Downloading and building from tarball
wget https://gnuwget.gitlab.io/wget2/wget2-latest.tar.gz
tar xf wget2-latest.tar.gz
cd wget2-*
./configure
make
make check
sudo make install
Building from git
Download project and prepare sources with
git clone https://gitlab.com/gnuwget/wget2.git
cd wget2
./bootstrap
# on shell failure try 'bash ./bootstrap'
Build Wget2 with
./configure
make
In Haiku build Wget2 with
setarch x86
./configure --prefix=/boot/home/config/non-packaged
rm /boot/home/config/non-packaged/wget2 && mv /boot/home/config/non-packaged/wget2_noinstall /boot/home/config/non-packaged/wget2
Test the functionality
make check
Install Wget2 and libwget
sudo make install (or su -c "make install")
License
Copyright (C) 2015-2022 Free Software Foundation, Inc.
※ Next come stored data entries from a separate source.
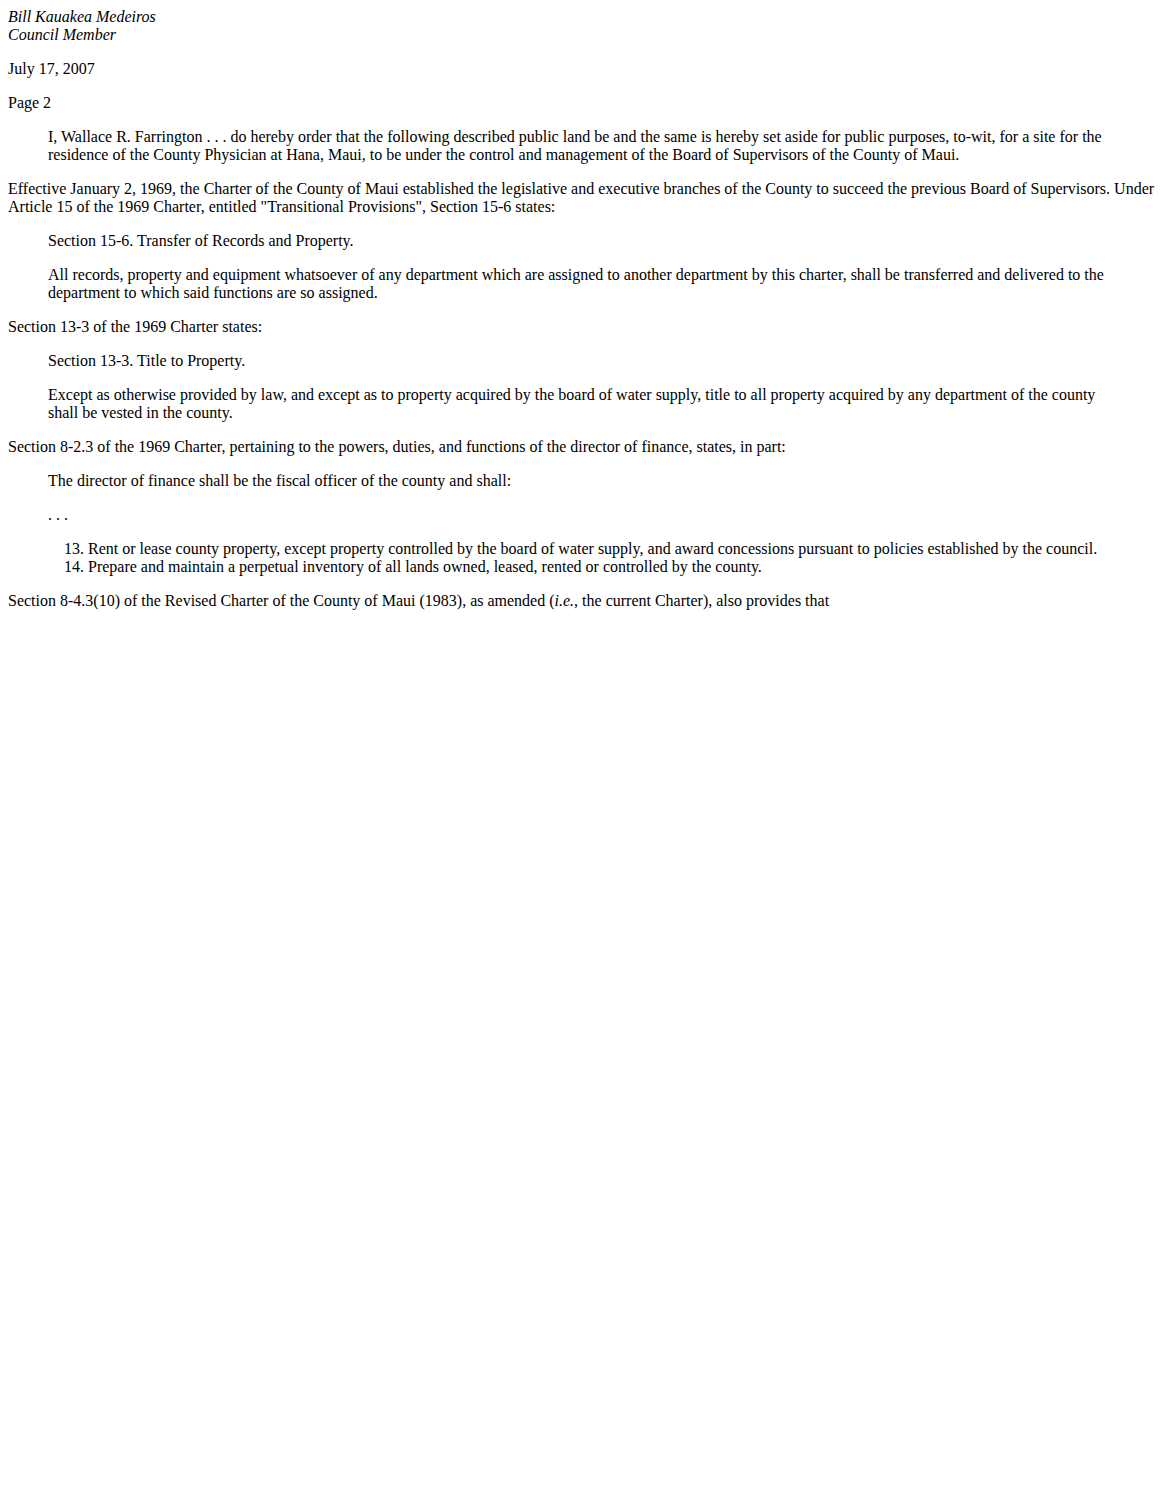Bill Kauakea Medeiros
Council Member
July 17, 2007
Page 2
I, Wallace R. Farrington . . . do hereby order that the following described public land be and the same is hereby set aside for public purposes, to-wit, for a site for the residence of the County Physician at Hana, Maui, to be under the control and management of the Board of Supervisors of the County of Maui.
Effective January 2, 1969, the Charter of the County of Maui established the legislative and executive branches of the County to succeed the previous Board of Supervisors. Under Article 15 of the 1969 Charter, entitled "Transitional Provisions", Section 15-6 states:
Section 15-6. Transfer of Records and Property.
All records, property and equipment whatsoever of any department which are assigned to another department by this charter, shall be transferred and delivered to the department to which said functions are so assigned.
Section 13-3 of the 1969 Charter states:
Section 13-3. Title to Property.
Except as otherwise provided by law, and except as to property acquired by the board of water supply, title to all property acquired by any department of the county shall be vested in the county.
Section 8-2.3 of the 1969 Charter, pertaining to the powers, duties, and functions of the director of finance, states, in part:
The director of finance shall be the fiscal officer of the county and shall:
. . .
Rent or lease county property, except property controlled by the board of water supply, and award concessions pursuant to policies established by the council.
Prepare and maintain a perpetual inventory of all lands owned, leased, rented or controlled by the county.
Section 8-4.3(10) of the Revised Charter of the County of Maui (1983), as amended (i.e., the current Charter), also provides that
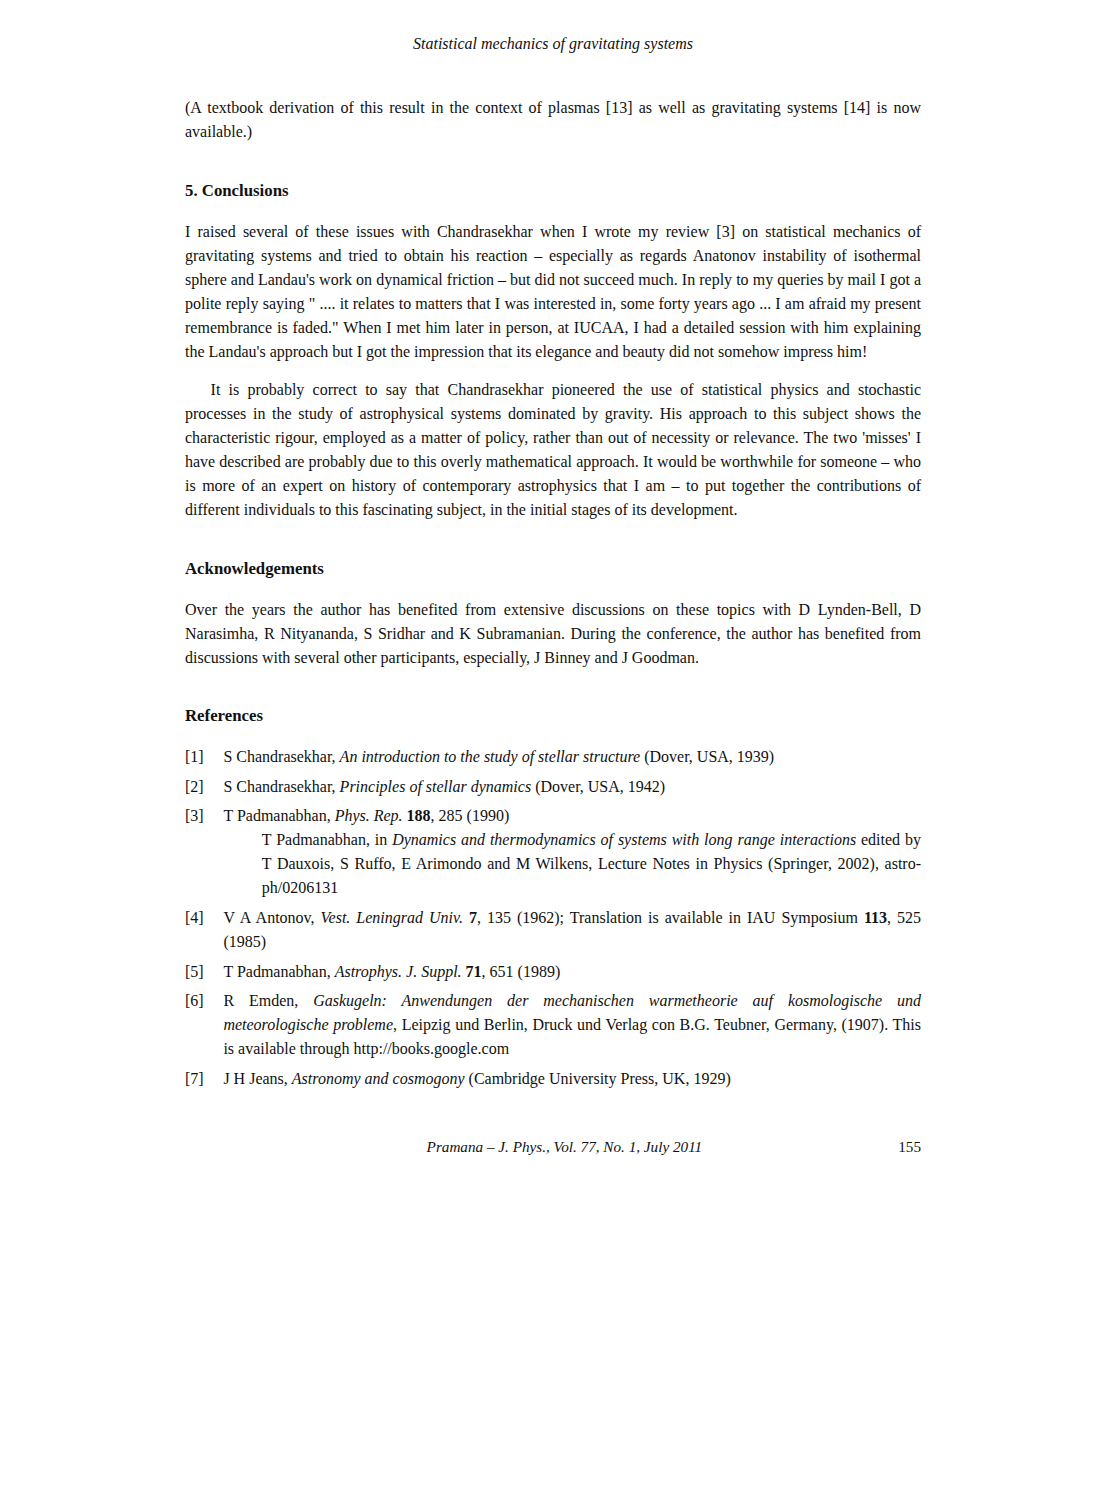Statistical mechanics of gravitating systems
(A textbook derivation of this result in the context of plasmas [13] as well as gravitating systems [14] is now available.)
5. Conclusions
I raised several of these issues with Chandrasekhar when I wrote my review [3] on statistical mechanics of gravitating systems and tried to obtain his reaction – especially as regards Anatonov instability of isothermal sphere and Landau's work on dynamical friction – but did not succeed much. In reply to my queries by mail I got a polite reply saying " .... it relates to matters that I was interested in, some forty years ago ... I am afraid my present remembrance is faded." When I met him later in person, at IUCAA, I had a detailed session with him explaining the Landau's approach but I got the impression that its elegance and beauty did not somehow impress him!
It is probably correct to say that Chandrasekhar pioneered the use of statistical physics and stochastic processes in the study of astrophysical systems dominated by gravity. His approach to this subject shows the characteristic rigour, employed as a matter of policy, rather than out of necessity or relevance. The two 'misses' I have described are probably due to this overly mathematical approach. It would be worthwhile for someone – who is more of an expert on history of contemporary astrophysics that I am – to put together the contributions of different individuals to this fascinating subject, in the initial stages of its development.
Acknowledgements
Over the years the author has benefited from extensive discussions on these topics with D Lynden-Bell, D Narasimha, R Nityananda, S Sridhar and K Subramanian. During the conference, the author has benefited from discussions with several other participants, especially, J Binney and J Goodman.
References
[1] S Chandrasekhar, An introduction to the study of stellar structure (Dover, USA, 1939)
[2] S Chandrasekhar, Principles of stellar dynamics (Dover, USA, 1942)
[3] T Padmanabhan, Phys. Rep. 188, 285 (1990) T Padmanabhan, in Dynamics and thermodynamics of systems with long range interactions edited by T Dauxois, S Ruffo, E Arimondo and M Wilkens, Lecture Notes in Physics (Springer, 2002), astro-ph/0206131
[4] V A Antonov, Vest. Leningrad Univ. 7, 135 (1962); Translation is available in IAU Symposium 113, 525 (1985)
[5] T Padmanabhan, Astrophys. J. Suppl. 71, 651 (1989)
[6] R Emden, Gaskugeln: Anwendungen der mechanischen warmetheorie auf kosmologische und meteorologische probleme, Leipzig und Berlin, Druck und Verlag con B.G. Teubner, Germany, (1907). This is available through http://books.google.com
[7] J H Jeans, Astronomy and cosmogony (Cambridge University Press, UK, 1929)
Pramana – J. Phys., Vol. 77, No. 1, July 2011 155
This program is free software; you can redistribute it and/or modify it under the terms of the GNU General Public License as published by the Free Software Foundation; either version 3 of the License, or (at your option) any later version.
This program is distributed in the hope that it will be useful, but WITHOUT ANY WARRANTY; without even the implied warranty of MERCHANTABILITY or FITNESS FOR A PARTICULAR PURPOSE. See the GNU General Public License for more details.
You should have received a copy of the GNU General Public License along with this program; if not, write to the Free Software Foundation, Inc., 51 Franklin St, Fifth Floor, Boston, MA 02110-1301 USA.